POSKOTA.TV | Lombok Barat – Ketua Yayasan Pondok Pesantren (Ponpes) di Lombok Barat, Nusa Tenggara Barat (NTB), berinisial AF (dikenal sebagai ‘Walid Lombok’), telah ditetapkan sebagai tersangka dan ditahan oleh Polresta Mataram atas dugaan kasus tindak pidana kekerasan seksual terhadap puluhan santriwati dan mantan santriwati.
AF diduga memanfaatkan posisi dan kedekatan spiritualnya untuk melakukan aksi bejat tersebut dengan modus yang sangat manipulatif.
Modus Operandi: Dalih Spiritual yang Menyimpang
Aksi kekerasan seksual oleh AF diduga dilakukan sejak tahun 2015/2016 hingga 2021/2023. Modus utama yang digunakan adalah dalih “sucikan rahim untuk keturunan saleh” atau “berkati rahim”.
- AF meyakinkan para korban yang rata-rata masih di bawah umur bahwa perbuatannya adalah bagian dari ritual suci agar mereka dapat melahirkan anak-anak yang akan menjadi wali.
- Modus lain yang juga muncul adalah “mengusir jin” atau bujuk rayu dengan janji jodoh.
- Lokasi kejadian umumnya terjadi di kamar asrama pada dini hari
Korban dan Terkuaknya Kasus
Dugaan awal menyebutkan jumlah korban mencapai 20 santriwati. Saat kasus mulai ditangani, korban yang resmi melapor ke Polisi bervariasi antara 8 hingga 10 orang, dengan sebagian korban mengalami persetubuhan dan sebagian lainnya mengalami pencabulan.

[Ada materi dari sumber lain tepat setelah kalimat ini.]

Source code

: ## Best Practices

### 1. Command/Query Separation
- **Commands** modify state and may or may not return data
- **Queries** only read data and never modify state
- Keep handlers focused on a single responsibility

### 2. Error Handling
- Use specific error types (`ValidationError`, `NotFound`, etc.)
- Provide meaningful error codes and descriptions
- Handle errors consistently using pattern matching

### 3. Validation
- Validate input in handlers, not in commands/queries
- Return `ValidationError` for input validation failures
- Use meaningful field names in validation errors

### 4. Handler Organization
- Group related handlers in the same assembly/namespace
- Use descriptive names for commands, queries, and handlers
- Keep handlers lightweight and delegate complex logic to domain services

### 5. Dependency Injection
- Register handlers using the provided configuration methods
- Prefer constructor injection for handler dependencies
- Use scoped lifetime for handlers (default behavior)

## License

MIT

Kasus ini mulai terkuak setelah sejumlah alumni santriwati berani melapor. Keberanian korban muncul setelah mereka menonton film/serial berjudul “Bidaah” yang viral, dan menyadari adanya kemiripan antara cerita di film tersebut dengan pengalaman traumatis yang mereka alami di ponpes.
Tindakan Hukum dan Peringatan Keras
Setelah dilakukan penyelidikan, pemeriksaan saksi, dan olah TKP, Polresta Mataram resmi menetapkan AF sebagai tersangka dan menahannya. AF dijerat dengan Undang-undang Tindak Pidana Kekerasan Seksual (UU TPKS) dengan ancaman hukuman berat, mengingat statusnya sebagai pimpinan lembaga pendidikan yang seharusnya melindungi korban. Pihak yayasan ponpes juga telah memecat AF.

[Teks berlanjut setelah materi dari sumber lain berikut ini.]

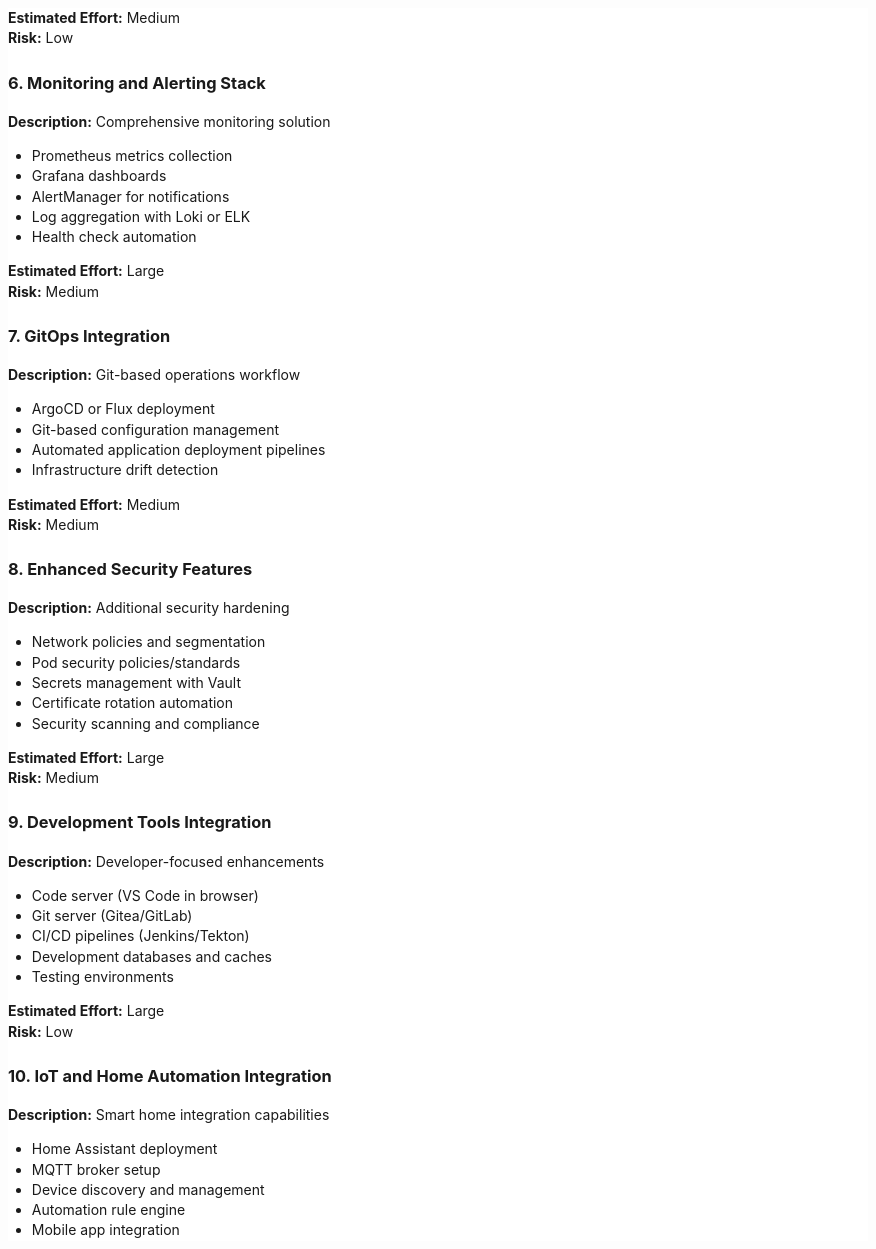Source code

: **Estimated Effort:** Medium  
**Risk:** Low

### 6. Monitoring and Alerting Stack
**Description:** Comprehensive monitoring solution
- Prometheus metrics collection
- Grafana dashboards
- AlertManager for notifications
- Log aggregation with Loki or ELK
- Health check automation

**Estimated Effort:** Large  
**Risk:** Medium

### 7. GitOps Integration
**Description:** Git-based operations workflow
- ArgoCD or Flux deployment
- Git-based configuration management
- Automated application deployment pipelines
- Infrastructure drift detection

**Estimated Effort:** Medium  
**Risk:** Medium

### 8. Enhanced Security Features
**Description:** Additional security hardening
- Network policies and segmentation
- Pod security policies/standards
- Secrets management with Vault
- Certificate rotation automation
- Security scanning and compliance

**Estimated Effort:** Large  
**Risk:** Medium

### 9. Development Tools Integration
**Description:** Developer-focused enhancements
- Code server (VS Code in browser)
- Git server (Gitea/GitLab)
- CI/CD pipelines (Jenkins/Tekton)
- Development databases and caches
- Testing environments

**Estimated Effort:** Large  
**Risk:** Low

### 10. IoT and Home Automation Integration
**Description:** Smart home integration capabilities
- Home Assistant deployment
- MQTT broker setup
- Device discovery and management
- Automation rule engine
- Mobile app integration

Kepolisian mengimbau agar masyarakat dan wali santriwati lain yang merasa menjadi korban untuk segera melapor. Kasus ini menjadi peringatan keras bagi semua pihak mengenai pentingnya perlindungan anak dan pengawasan ketat di lingkungan lembaga pendidikan untuk mencegah penyalahgunaan kekuasaan.